We tried this script. It recover capture card but sometimes system totally hangs.

cd /sys/bus/platform/drivers/tegra194-pcie
echo 141a0000.pcie | sudo tee unbind

cd /sys/bus/platform/drivers/reg-fixed-voltage
echo fixed-regulators:regulator@114 | sudo tee unbind

echo 349 | sudo tee /sys/class/gpio/export
echo 0 | sudo tee /sys/class/gpio/PA.01/value
echo 1 | sudo tee /sys/class/gpio/PA.01/value

echo fixed-regulators:regulator@114 | sudo tee bind

cd /sys/bus/platform/drivers/tegra194-pcie
echo 141a0000.pcie | sudo tee bind

Questions:

  1. According to this link https://lwn.net/Articles/162550/

“If slot_reset() is not supported, link_reset() can
+be called instead on a slot reset.”

So we think that slot_reset is not supported on Jetson Linux. How to implement slot reset? Can you provide kernel patch for this?
2) Is there possibility to do pcie reset with commands?

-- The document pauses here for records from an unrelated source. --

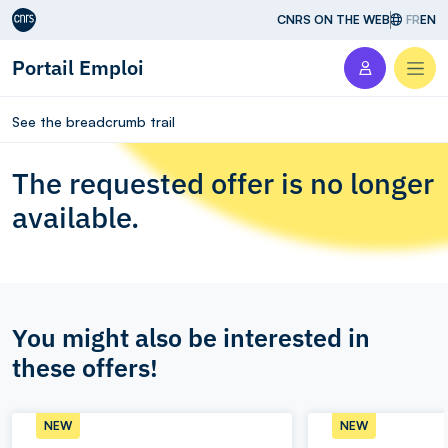
Aller au contenu
CNRS ON THE WEB
FR
EN
Portail Emploi
Men
See the breadcrumb trail
The requested offer is no longer
available.
You might also be interested in
these offers!
NEW
NEW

I can’t answer, but something which might be related is that hot plug is not enabled by default on Jetson PCI. I don’t know the answer of how to enable this on Orin, but someone might be able to tell how to enable hot plug to try.

The reality though is that your physical layer has inadequate signal quality. You’re going to have continuous issues trying to constantly fix this.

Thank you for fast reply! We also found that if we replace Jetson to x86 machine and other parts of the setup leave the same - error does not occur.

RF signal quality and noise depend on length of traces, bends in the path, overall impedance, so on. It isn’t a case of the part being broken or working. Combinations of components have to maintain impedance and trace length limitations. About the only way to know for certain is to use a PCIe analyzer (which is of extremely high cost). About all we know is the physical layer is complaining.